Methods: This systematic review and meta-analysis were conducted following the PRISMA guidelines. Through June 2025, a comprehensive literature search of PubMed, Embase, Web of Science, and the Cochrane Library was conducted. Eligible studies included randomized controlled trials and observational studies comparing crizanlizumab with placebo or standard therapy. The primary outcome was the annual rate of VOCs. Secondary outcomes included time to first VOC, opioid use, adverse events (AEs), serious adverse events (SAEs), and all-cause mortality. Pooled effect sizes were calculated using a random-effects model. Risk ratios (RRs) were used for dichotomous outcomes, and hazard ratios (HRs) for time-to-event outcomes, both with corresponding 95% confidence intervals (95% CIs). Statistical significance was set at p < 0.05. Heterogeneity was assessed using the I² statistic.

Results: A total of two studies comprising 299 patients receiving crizanlizumab and 317 patients receiving placebo were included. Crizanlizumab did not significantly reduce the frequency of VOCs compared to placebo (RR = 0.97, 95% CI: 0.90–1.06, p = 0.51, I² = 0%). The risk of adverse events was higher in the crizanlizumab group, but the difference was not statistically significant (RR = 1.20, 95% CI: 0.85–1.69, p = 0.31, I² = 6%). No significant difference was observed in SAEs (RR = 0.99, 95% CI: 0.29–3.36, p = 0.98, I² = 0%). Mortality data were not pooled due to inadequate reporting.
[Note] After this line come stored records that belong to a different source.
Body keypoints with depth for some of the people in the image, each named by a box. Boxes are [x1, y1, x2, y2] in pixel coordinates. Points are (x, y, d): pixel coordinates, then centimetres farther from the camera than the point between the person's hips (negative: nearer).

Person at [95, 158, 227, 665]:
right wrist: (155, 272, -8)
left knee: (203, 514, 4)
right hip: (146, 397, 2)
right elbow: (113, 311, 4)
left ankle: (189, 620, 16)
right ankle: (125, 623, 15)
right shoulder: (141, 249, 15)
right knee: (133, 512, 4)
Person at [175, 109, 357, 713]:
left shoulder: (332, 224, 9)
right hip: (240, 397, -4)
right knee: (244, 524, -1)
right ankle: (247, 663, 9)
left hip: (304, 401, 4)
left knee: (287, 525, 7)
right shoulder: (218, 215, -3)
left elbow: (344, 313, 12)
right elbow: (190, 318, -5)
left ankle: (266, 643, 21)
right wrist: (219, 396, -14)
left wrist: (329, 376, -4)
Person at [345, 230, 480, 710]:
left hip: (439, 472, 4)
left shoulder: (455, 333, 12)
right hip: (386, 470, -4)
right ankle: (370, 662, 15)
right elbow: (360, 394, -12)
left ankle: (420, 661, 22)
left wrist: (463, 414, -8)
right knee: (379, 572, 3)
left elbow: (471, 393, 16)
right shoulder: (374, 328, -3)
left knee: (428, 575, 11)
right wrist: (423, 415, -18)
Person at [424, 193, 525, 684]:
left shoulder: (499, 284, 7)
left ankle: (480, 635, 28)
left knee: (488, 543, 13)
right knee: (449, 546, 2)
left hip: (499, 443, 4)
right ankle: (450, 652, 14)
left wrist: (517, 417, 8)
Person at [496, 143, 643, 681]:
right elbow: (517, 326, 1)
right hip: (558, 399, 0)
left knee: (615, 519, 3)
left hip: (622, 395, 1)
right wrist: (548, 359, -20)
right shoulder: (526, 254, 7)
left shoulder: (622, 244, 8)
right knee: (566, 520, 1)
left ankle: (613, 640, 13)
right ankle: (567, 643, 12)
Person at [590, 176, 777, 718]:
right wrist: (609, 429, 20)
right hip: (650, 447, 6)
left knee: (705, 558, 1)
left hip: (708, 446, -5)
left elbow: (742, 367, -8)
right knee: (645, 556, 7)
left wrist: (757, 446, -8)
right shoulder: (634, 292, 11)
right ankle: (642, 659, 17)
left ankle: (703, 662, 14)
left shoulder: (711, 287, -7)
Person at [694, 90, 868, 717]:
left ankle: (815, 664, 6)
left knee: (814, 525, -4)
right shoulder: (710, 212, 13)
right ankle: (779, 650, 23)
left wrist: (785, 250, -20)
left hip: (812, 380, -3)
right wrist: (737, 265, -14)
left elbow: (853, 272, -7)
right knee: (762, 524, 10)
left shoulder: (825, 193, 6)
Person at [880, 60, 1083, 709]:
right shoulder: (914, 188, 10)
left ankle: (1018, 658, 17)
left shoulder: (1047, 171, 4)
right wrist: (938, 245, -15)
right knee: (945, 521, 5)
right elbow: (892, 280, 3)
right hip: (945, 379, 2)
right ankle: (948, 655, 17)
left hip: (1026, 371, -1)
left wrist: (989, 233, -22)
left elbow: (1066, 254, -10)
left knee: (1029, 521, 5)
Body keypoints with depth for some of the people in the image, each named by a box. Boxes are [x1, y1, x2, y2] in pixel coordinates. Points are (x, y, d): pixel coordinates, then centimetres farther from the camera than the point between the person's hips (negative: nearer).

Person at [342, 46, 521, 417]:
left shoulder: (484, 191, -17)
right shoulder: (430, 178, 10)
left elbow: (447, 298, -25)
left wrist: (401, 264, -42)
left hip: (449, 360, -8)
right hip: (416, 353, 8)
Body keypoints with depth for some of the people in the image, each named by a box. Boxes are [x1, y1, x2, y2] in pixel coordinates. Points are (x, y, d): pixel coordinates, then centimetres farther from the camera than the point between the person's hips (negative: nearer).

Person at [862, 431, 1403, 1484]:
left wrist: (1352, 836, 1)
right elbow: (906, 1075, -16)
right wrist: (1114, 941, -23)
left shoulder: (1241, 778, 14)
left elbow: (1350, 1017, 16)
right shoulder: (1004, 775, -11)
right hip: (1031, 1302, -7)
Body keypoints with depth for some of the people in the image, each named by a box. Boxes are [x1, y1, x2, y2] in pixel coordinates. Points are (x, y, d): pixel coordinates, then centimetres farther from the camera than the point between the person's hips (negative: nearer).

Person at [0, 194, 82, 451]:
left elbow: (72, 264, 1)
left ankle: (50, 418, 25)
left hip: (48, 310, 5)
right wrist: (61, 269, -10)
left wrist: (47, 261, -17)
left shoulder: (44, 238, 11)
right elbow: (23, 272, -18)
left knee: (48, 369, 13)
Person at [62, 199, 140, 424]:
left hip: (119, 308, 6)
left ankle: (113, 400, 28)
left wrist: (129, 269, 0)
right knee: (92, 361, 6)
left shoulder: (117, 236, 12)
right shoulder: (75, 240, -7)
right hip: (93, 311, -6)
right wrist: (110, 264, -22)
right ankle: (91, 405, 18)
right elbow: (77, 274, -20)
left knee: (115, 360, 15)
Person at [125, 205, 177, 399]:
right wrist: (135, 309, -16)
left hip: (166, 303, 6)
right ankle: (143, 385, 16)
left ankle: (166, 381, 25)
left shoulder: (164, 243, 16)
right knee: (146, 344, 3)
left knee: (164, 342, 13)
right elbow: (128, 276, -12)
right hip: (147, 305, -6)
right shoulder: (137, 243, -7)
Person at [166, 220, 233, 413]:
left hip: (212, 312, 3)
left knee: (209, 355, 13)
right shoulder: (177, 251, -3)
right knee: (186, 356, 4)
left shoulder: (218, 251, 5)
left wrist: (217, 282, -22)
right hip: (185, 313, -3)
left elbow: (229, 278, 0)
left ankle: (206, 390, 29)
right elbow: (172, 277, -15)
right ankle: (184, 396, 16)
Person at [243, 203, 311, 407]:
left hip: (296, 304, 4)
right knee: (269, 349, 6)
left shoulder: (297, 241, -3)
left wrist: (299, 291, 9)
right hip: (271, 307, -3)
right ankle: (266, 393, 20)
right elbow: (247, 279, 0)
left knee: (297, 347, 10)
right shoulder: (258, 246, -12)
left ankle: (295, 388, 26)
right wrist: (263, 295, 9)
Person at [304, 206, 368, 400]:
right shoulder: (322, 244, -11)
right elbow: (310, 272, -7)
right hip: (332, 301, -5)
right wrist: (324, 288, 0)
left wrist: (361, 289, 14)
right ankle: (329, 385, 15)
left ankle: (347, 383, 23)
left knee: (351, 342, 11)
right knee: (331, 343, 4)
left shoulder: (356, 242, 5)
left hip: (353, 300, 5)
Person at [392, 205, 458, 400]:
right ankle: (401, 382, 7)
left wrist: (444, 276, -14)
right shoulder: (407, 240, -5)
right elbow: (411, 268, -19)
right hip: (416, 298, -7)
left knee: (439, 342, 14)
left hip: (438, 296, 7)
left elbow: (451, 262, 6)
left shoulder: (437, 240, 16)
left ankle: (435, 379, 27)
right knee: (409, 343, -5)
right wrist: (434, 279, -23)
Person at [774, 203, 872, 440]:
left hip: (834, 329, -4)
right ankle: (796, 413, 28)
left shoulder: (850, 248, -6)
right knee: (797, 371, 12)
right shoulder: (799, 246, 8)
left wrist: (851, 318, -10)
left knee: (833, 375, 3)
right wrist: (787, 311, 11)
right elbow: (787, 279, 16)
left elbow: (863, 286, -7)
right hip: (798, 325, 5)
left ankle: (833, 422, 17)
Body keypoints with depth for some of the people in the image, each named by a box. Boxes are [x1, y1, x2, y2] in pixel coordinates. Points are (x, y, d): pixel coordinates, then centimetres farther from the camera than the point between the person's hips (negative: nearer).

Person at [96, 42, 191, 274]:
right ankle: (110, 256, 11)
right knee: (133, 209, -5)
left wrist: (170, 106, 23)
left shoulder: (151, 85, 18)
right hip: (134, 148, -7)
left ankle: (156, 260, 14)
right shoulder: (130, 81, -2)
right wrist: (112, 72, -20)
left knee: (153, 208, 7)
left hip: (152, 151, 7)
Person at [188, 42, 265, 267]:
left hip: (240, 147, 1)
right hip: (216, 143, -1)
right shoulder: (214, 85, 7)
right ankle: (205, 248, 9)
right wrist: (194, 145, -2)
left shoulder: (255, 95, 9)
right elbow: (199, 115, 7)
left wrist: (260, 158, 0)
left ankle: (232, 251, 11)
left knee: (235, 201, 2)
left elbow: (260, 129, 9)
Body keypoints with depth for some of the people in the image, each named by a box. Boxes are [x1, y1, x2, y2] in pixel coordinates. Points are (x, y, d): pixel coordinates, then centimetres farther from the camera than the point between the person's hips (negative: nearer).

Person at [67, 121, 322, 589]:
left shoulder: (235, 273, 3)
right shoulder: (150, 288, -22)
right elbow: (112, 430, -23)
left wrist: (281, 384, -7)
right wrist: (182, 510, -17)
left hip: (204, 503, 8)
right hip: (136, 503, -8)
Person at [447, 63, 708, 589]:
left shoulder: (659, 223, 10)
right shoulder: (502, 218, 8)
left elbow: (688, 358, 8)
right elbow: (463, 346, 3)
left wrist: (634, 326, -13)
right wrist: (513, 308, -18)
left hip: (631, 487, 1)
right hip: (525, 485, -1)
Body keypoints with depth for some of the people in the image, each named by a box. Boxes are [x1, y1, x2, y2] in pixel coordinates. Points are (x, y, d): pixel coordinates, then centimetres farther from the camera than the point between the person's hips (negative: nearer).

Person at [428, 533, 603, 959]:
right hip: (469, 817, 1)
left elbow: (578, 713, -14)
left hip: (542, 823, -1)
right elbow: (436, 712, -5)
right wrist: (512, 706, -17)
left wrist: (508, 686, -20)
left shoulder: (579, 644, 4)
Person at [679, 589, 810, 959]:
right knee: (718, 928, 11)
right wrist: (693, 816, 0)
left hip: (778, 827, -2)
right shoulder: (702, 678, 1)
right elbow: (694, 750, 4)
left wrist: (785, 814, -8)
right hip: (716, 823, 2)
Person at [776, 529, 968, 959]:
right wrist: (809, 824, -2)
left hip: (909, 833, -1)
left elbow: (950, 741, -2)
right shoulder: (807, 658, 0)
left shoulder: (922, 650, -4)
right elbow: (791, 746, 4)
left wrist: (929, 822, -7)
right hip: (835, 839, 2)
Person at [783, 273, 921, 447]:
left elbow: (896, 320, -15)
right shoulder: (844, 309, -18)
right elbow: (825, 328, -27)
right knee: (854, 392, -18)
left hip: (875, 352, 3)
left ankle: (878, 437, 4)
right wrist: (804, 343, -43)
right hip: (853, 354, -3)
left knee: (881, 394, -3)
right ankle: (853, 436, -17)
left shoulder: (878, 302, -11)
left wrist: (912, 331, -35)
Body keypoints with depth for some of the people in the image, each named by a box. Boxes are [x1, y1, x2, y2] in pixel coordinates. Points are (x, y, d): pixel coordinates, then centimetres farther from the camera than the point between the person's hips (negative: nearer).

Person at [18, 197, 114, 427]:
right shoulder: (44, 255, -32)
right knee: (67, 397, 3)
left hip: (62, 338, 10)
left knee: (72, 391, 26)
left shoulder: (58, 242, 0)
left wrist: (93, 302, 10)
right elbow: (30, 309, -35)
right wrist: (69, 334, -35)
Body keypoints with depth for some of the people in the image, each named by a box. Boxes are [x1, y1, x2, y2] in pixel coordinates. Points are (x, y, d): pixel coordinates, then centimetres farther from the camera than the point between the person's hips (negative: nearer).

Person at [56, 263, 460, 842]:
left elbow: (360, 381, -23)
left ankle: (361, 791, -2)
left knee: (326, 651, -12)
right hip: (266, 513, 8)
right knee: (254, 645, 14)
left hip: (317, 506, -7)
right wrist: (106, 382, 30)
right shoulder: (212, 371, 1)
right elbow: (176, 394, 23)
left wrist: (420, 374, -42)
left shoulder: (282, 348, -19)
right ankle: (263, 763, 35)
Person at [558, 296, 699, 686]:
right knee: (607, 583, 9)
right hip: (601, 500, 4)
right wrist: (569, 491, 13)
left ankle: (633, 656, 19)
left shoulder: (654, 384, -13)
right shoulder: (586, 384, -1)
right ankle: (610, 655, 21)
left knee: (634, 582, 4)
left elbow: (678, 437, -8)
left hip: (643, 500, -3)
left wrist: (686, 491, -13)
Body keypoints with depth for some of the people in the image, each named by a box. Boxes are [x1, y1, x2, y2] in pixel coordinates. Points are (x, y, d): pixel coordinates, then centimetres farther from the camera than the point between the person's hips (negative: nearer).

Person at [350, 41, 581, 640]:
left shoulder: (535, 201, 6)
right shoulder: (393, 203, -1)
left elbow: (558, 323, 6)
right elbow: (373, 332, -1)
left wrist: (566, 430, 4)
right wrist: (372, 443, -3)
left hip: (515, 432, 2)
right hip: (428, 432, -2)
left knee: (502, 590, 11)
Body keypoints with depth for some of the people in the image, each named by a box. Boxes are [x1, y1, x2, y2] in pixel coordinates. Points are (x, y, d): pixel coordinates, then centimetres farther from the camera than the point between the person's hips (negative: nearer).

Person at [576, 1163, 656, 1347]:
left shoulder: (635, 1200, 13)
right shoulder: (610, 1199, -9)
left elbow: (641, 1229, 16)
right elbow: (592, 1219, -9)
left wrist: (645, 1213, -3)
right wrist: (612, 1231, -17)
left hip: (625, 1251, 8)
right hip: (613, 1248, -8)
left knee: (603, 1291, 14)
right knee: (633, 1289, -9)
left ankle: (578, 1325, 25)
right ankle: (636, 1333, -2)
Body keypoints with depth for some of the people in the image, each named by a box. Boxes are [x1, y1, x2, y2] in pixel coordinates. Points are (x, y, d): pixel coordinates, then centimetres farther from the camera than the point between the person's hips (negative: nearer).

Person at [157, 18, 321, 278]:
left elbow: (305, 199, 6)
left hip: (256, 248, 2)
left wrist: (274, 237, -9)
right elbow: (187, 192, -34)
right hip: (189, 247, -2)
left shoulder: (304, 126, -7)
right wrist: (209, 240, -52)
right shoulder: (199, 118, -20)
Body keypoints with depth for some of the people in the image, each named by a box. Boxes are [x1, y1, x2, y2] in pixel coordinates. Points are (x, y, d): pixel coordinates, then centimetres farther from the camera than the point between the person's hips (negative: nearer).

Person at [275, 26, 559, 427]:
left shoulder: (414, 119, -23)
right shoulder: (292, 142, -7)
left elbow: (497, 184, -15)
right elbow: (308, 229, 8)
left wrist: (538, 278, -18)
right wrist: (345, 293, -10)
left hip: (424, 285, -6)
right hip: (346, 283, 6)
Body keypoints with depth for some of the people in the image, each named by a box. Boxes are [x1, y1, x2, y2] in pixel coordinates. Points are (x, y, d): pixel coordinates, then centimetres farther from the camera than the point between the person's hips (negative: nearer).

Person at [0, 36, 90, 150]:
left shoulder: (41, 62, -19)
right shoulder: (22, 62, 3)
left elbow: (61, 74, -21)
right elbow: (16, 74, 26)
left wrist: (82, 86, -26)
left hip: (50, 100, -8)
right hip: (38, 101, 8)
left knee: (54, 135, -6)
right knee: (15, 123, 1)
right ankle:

Conclusion: While crizanlizumab targets a key mechanism underlying VOCs in sickle cell disease, current evidence does not demonstrate a statistically significant benefit in reducing VOCs, adverse events, or serious adverse events compared to placebo. The low heterogeneity across studies suggests consistency in findings, but further large-scale clinical trials are warranted to clarify its clinical utility and identify potential subgroups that may benefit.